SPMs could have an effect on epileptogenesis
Treatment of epilepsy is based on drugs that treat the symptoms rather than the underlying mechanisms of the disease. There is no treatment to prevent seizures or improve prognosis.
The mechanisms of epileptogenesis involve the production of the proinflammatory cytokines (interleukin 1b (IL-1b) and tumour necrosis factor-α (TNF-α)), which contribute to generating seizures in animal models. Specialised pro-resolving mediators (SPMs) play a key role in controlling inflammation, but this has not been explored in epileptogenesis. Recently, an international team of researchers used a murine epilepsy model to show that SPMs are activated in the epileptic state hippocampus before the onset of spontaneous seizure (as shown by the presence of 5-lipoxygenase, 15-lipoxygenase, two key enzymes in the biosinthesis pathway of SPMs, and lipoxin A4 and chemerin receptors), but with a notable delay compared to the neuroinflammatory response. This supports the hypothesis that the neuroinflammatory response persists due to a failure in the participation of SPMs during epileptogenesis. Lipidomic analysis showed that the levels of lipid mediators needed to resolve neuroinflammation were also significantly altered in the hippocampus during epileptogenesis, with a change in the biosynthesis of various families of SPMs, including protectin D1.

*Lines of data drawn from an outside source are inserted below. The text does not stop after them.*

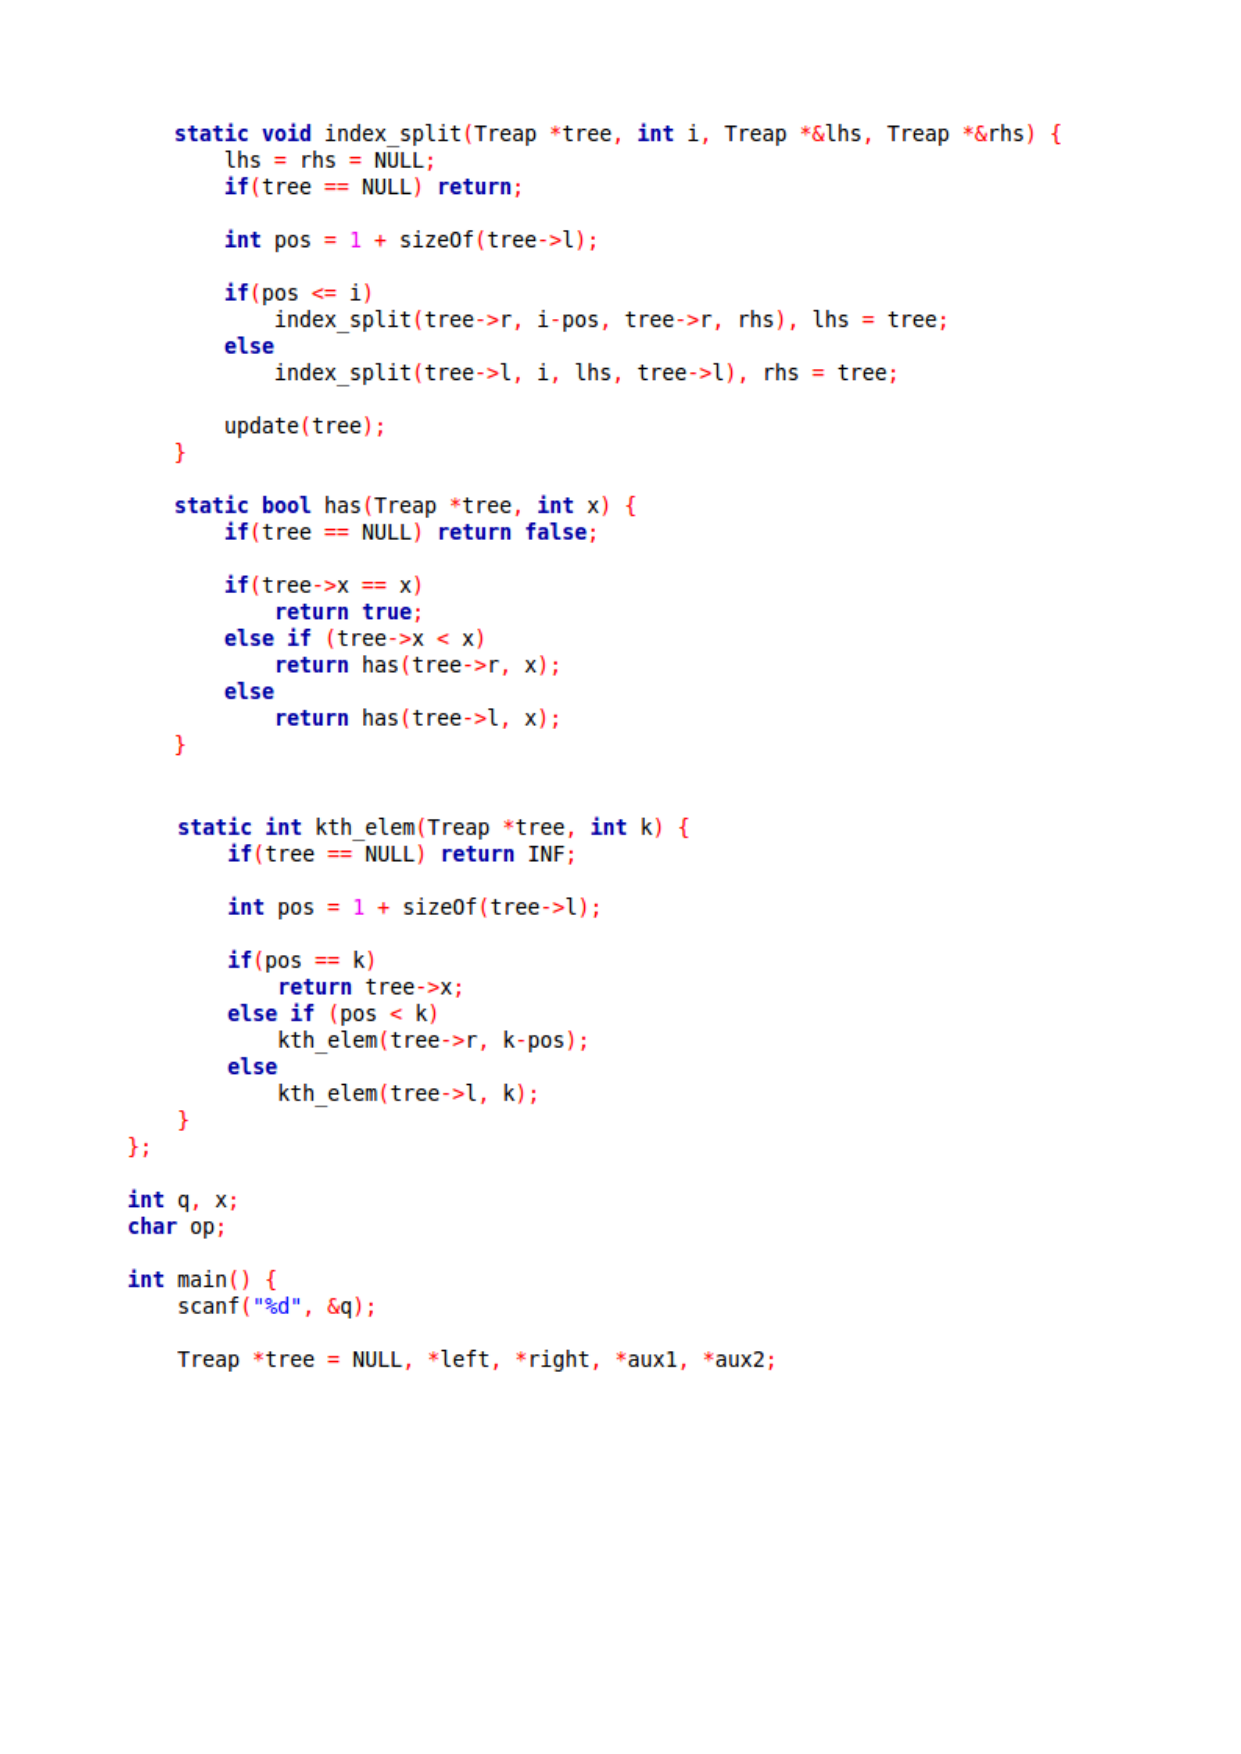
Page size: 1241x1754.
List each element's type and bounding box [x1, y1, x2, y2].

picture [126, 807, 942, 1386]
picture [129, 118, 1111, 779]
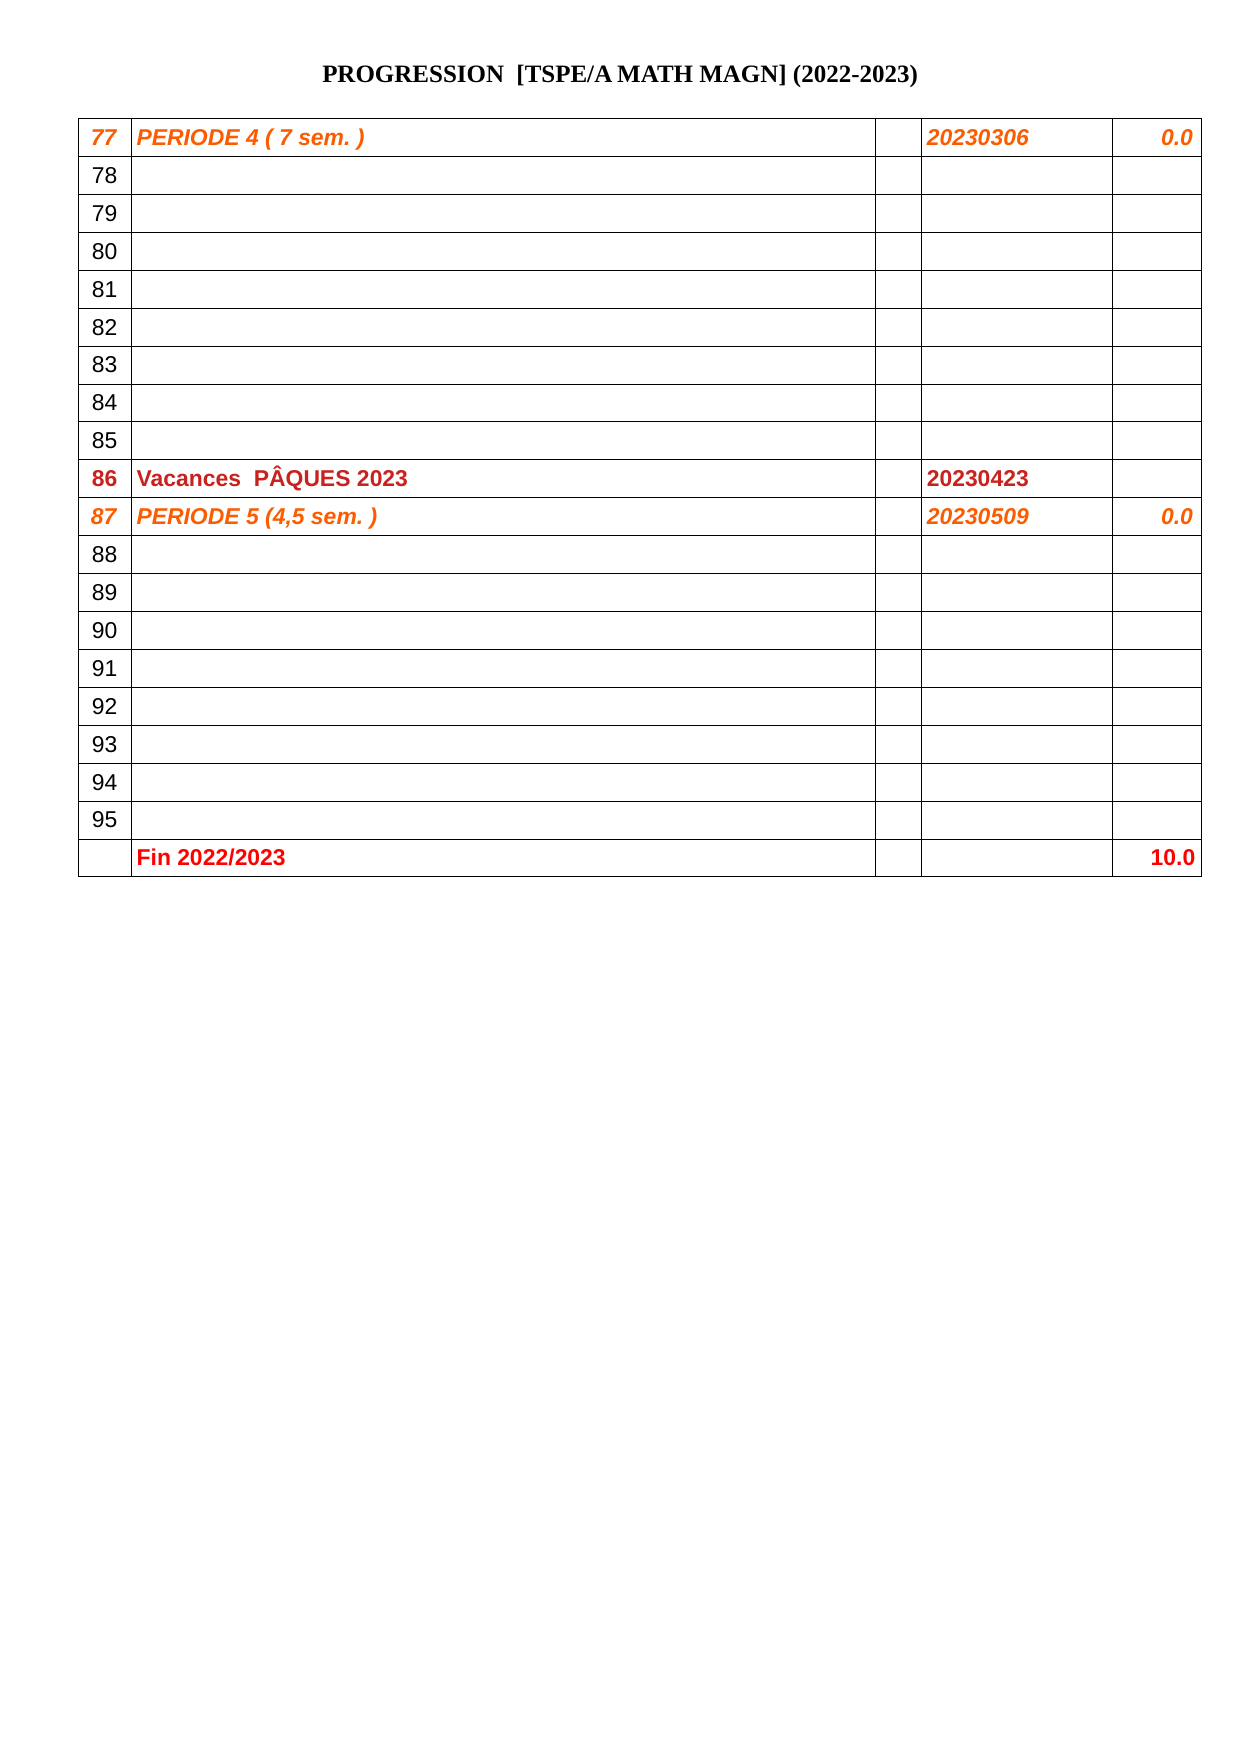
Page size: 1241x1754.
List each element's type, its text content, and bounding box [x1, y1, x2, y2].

table_cell 82 [79, 309, 131, 346]
table_cell [1113, 536, 1201, 573]
table_cell [132, 688, 875, 725]
table_cell [876, 385, 921, 421]
table_cell [1113, 385, 1201, 421]
table_cell [922, 650, 1112, 687]
table_cell 89 [79, 574, 131, 611]
table_cell [1113, 764, 1201, 801]
table_cell [132, 574, 875, 611]
table_cell 20230509 [922, 498, 1112, 535]
table_cell [1113, 802, 1201, 838]
table_cell [876, 688, 921, 725]
table_cell [922, 726, 1112, 763]
table_cell [876, 536, 921, 573]
table_cell PERIODE 5 (4,5 sem. ) [132, 498, 875, 535]
table_cell 79 [79, 195, 131, 232]
table_cell [132, 157, 875, 194]
table_cell [876, 802, 921, 838]
table_cell [132, 309, 875, 346]
table_cell [922, 688, 1112, 725]
table_cell [1113, 157, 1201, 194]
table_cell [1113, 271, 1201, 308]
table_cell [876, 233, 921, 270]
table_cell [876, 460, 921, 497]
table_cell [1113, 726, 1201, 763]
table_cell 84 [79, 385, 131, 421]
table_cell [132, 764, 875, 801]
table_cell 86 [79, 460, 131, 497]
table_cell [132, 802, 875, 838]
table_cell [132, 233, 875, 270]
table_cell [1113, 650, 1201, 687]
table_cell [1113, 233, 1201, 270]
table_cell [1113, 422, 1201, 459]
table_cell 94 [79, 764, 131, 801]
table_cell 93 [79, 726, 131, 763]
table_cell [922, 385, 1112, 421]
table_cell 81 [79, 271, 131, 308]
table_cell 88 [79, 536, 131, 573]
table_cell 80 [79, 233, 131, 270]
table_cell 91 [79, 650, 131, 687]
table_cell 20230306 [922, 119, 1112, 156]
table_cell [132, 536, 875, 573]
table_cell [1113, 574, 1201, 611]
table_cell 92 [79, 688, 131, 725]
table_cell [1113, 612, 1201, 649]
table_cell [922, 347, 1112, 383]
table_cell 0,0 [1113, 498, 1201, 535]
table_cell 95 [79, 802, 131, 838]
table_cell [132, 650, 875, 687]
table_cell [1113, 309, 1201, 346]
table_cell [922, 574, 1112, 611]
table_cell 83 [79, 347, 131, 383]
table_cell [922, 309, 1112, 346]
table_cell [922, 536, 1112, 573]
table_cell [1113, 460, 1201, 497]
table_cell [132, 422, 875, 459]
table_cell [1113, 195, 1201, 232]
table_cell 0,0 [1113, 119, 1201, 156]
table_cell [876, 309, 921, 346]
table_cell 20230423 [922, 460, 1112, 497]
table_cell [922, 802, 1112, 838]
table_cell [876, 195, 921, 232]
table_cell [79, 840, 131, 876]
table_cell [922, 157, 1112, 194]
table_cell [876, 650, 921, 687]
table_cell [132, 385, 875, 421]
table_cell PERIODE 4 ( 7 sem. ) [132, 119, 875, 156]
table_cell [876, 119, 921, 156]
table_cell [1113, 688, 1201, 725]
table_cell [876, 574, 921, 611]
table_cell [876, 726, 921, 763]
table_cell [876, 498, 921, 535]
table_cell [922, 195, 1112, 232]
table_cell [876, 347, 921, 383]
table_cell [922, 764, 1112, 801]
table_cell [922, 233, 1112, 270]
table_cell 90 [79, 612, 131, 649]
table_cell [922, 840, 1112, 876]
table_cell 85 [79, 422, 131, 459]
table_cell [876, 271, 921, 308]
table_cell 77 [79, 119, 131, 156]
table_cell [922, 271, 1112, 308]
table_cell [132, 726, 875, 763]
table_cell [876, 157, 921, 194]
table_cell 10,0 [1113, 840, 1201, 876]
table_cell [922, 422, 1112, 459]
table_cell Fin 2022/2023 [132, 840, 875, 876]
table_cell [132, 347, 875, 383]
table_cell [922, 612, 1112, 649]
table_cell [876, 840, 921, 876]
table_cell 78 [79, 157, 131, 194]
table_cell [132, 195, 875, 232]
table_cell [876, 764, 921, 801]
table_cell Vacances PÂQUES 2023 [132, 460, 875, 497]
table_cell [876, 612, 921, 649]
table_cell [876, 422, 921, 459]
table_cell [132, 271, 875, 308]
table_cell [1113, 347, 1201, 383]
table_cell [132, 612, 875, 649]
table_cell 87 [79, 498, 131, 535]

Intracerebroventricular injection of protectin D1 during epileptogenesis reduced expression of IL-1b and TNF-α and this was associated with a notable improvement in weight recovery and cognitive deficiency (based on an object recognition test). On average, the frequency of spontaneous seizures was reduced by half and the mean duration of the seizure was shortened by 40% after discontinuing treatment. In total, treatment with protectin D1 produced a three-fold reduction in seizure time.
These observations show that resolution pathway function is impaired in epilepsy. The fact that boosting the endogenous resolution response produces significant improvements in seizures opens the door to new treatments focussed on resolving the neuroinflammation involving SPMs.